5 Ways to Avoid Change Orders

Change Orders can be costly, here are 5 ways to avoid them. Let me first start by addressing change orders from our company’s perspective. There are times that one or even more are completely necessary. We are not always privy to what has happened in previous remodels, sometimes what was even permitted should not have been approved by the inspector. Just a couple of examples: Electrical boxes that were never terminated and shoved into walls. Surprise, we find them all the time. While our electricians can take care of those, they sometimes result in additional costs. The ever evolving pluming, there have been a few times when it looks like plumbing was updated, we find an old permit for it, it was ‘approved and finale’ by an inspector, yet when we get into the wall or concrete floor, there it is….old cast iron supply lines never done, just the connections that we can see.
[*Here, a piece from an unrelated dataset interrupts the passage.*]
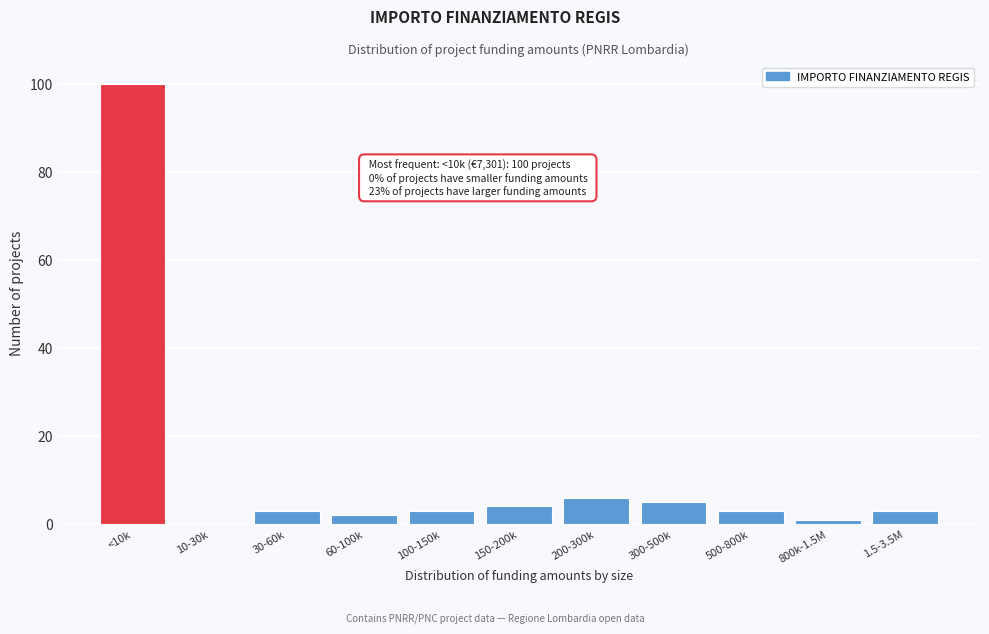

Reading right to left, extract all data points from this chart.

1.5-3.5M=3	800k-1.5M=1	500-800k=3	300-500k=5	200-300k=6	150-200k=4	100-150k=3	60-100k=2	30-60k=3	10-30k=0	<10k=100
So how do you control that? Well, those are rare cases, so don’t despair. The bottom line is as a consumer YOU ultimately have the final say in what happens in your home. So being diligent in some upfront processes from the company you will work with will help.

1. Do your research.
Some contractors have earned a horrible reputation for underbidding jobs, and when they figure out they are losing money their first response is to start using change orders.
Make sure that when you choose a contractor everything is specified out in the contract. I mean everything: when they will start, finish, what areas of your home will be affected, specific materials that were selected and where they will be installed, and detailed drawings (if needed). The reality is, if a contract is this detailed, the change orders should be minimal.

2. Budget.
Make one and try to stick to it and hold a little back for contingencies. Our company asks you what your budget is for your project before we even go to your house to check out your project. Not so we can spend every cent, but so that we know what parameters we are working with. We consider ourselves experts of our field and having as much information up front, but especially a budget, helps us help you! If your budget seems low, we feel like it is our job to set an expectation of what it will really cost. Knowing your budget up-front also helps us find compromises, if you are willing to accept them, or choose to wait until you save up a bit more.
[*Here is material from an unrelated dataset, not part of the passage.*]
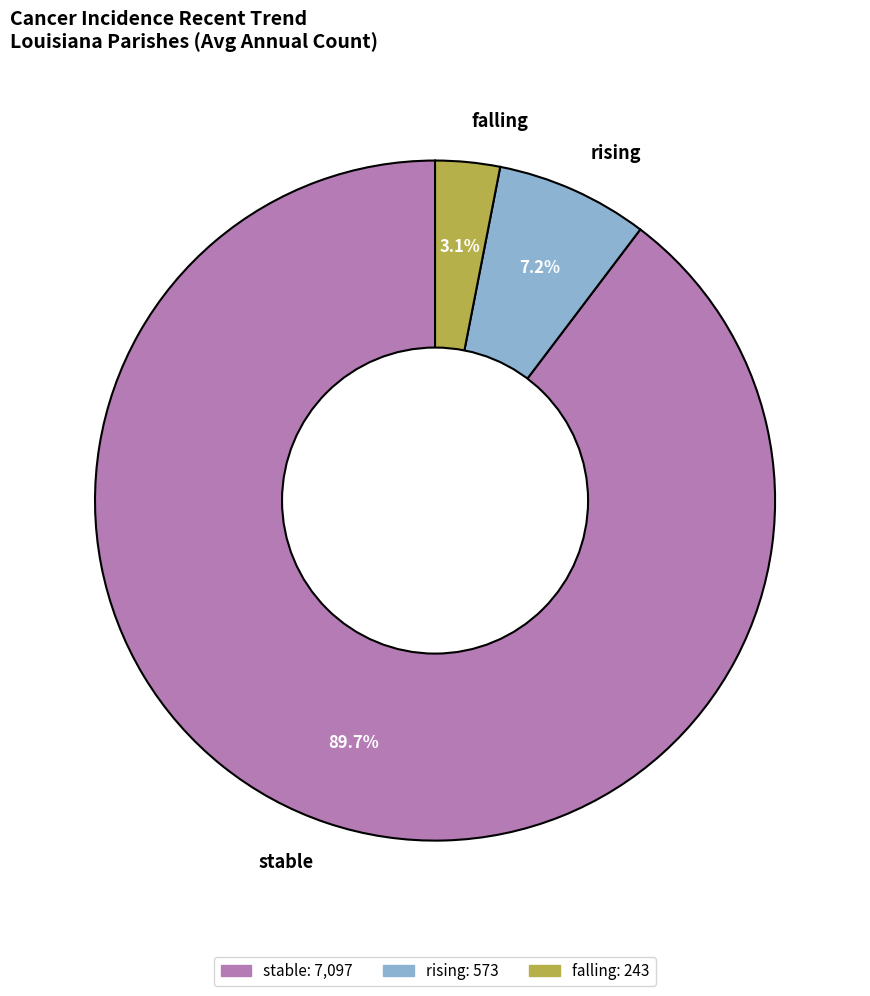

Which slice is the smallest?

falling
3. Plan for necessary upgrades.
If you are doing an addition, has your contractor made sure your electrical panel will handle the additional needs? How about your furnace and/or air conditioner? Will there be any additional plumbing requirements? Are there any additional changes that you may be required to upgrade to comply with the county and state codes?
These are all items your contract should address. If you do not see them, ASK. Even for the smallest remodel jobs. If your contractor states it will be addressed, have them add it into the contract before you sign it.
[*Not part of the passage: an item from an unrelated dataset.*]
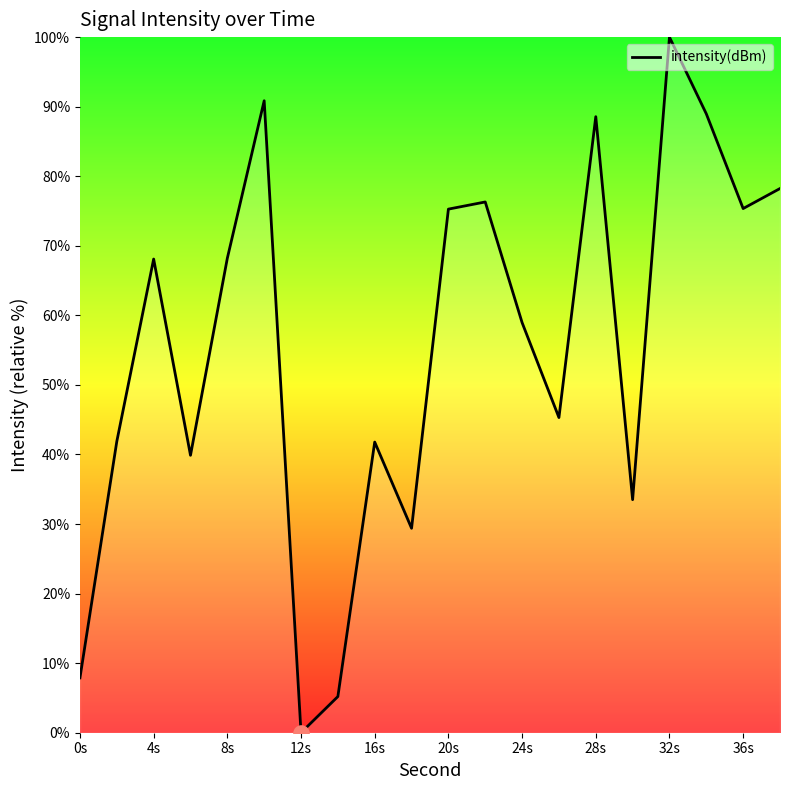

What is the difference between the maximum and minimum values?

100.0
4. “Hey, while you are here….”
This is the most expensive phrase you will use during your remodel project. Don’t get me wrong, sometimes it makes sense to add some things. For example, say you are remodeling the kitchen and you want the faucets replaced in the bathrooms so they all match. We totally get that! Our advice is to try and plan ahead for these and get them in the original contract scope. Last minute changes and additions can become expensive. Here is why:
When our company schedules our trade contractors, they already have a list of what will be done at your home, they have allotted their time accordingly and brought the necessary materials for their visit. When you change that last minute, they must make additional trips and that can add up quick.

5. Stick to the plan.
Last minute changes not only add up because of what we talked about above, but sometimes last-minute changes are made without thought to the original budget. Our company works hard to stay on budget for you, so coming in midstream with a new project or changing your mind last minute adds costs and moves your finish date out.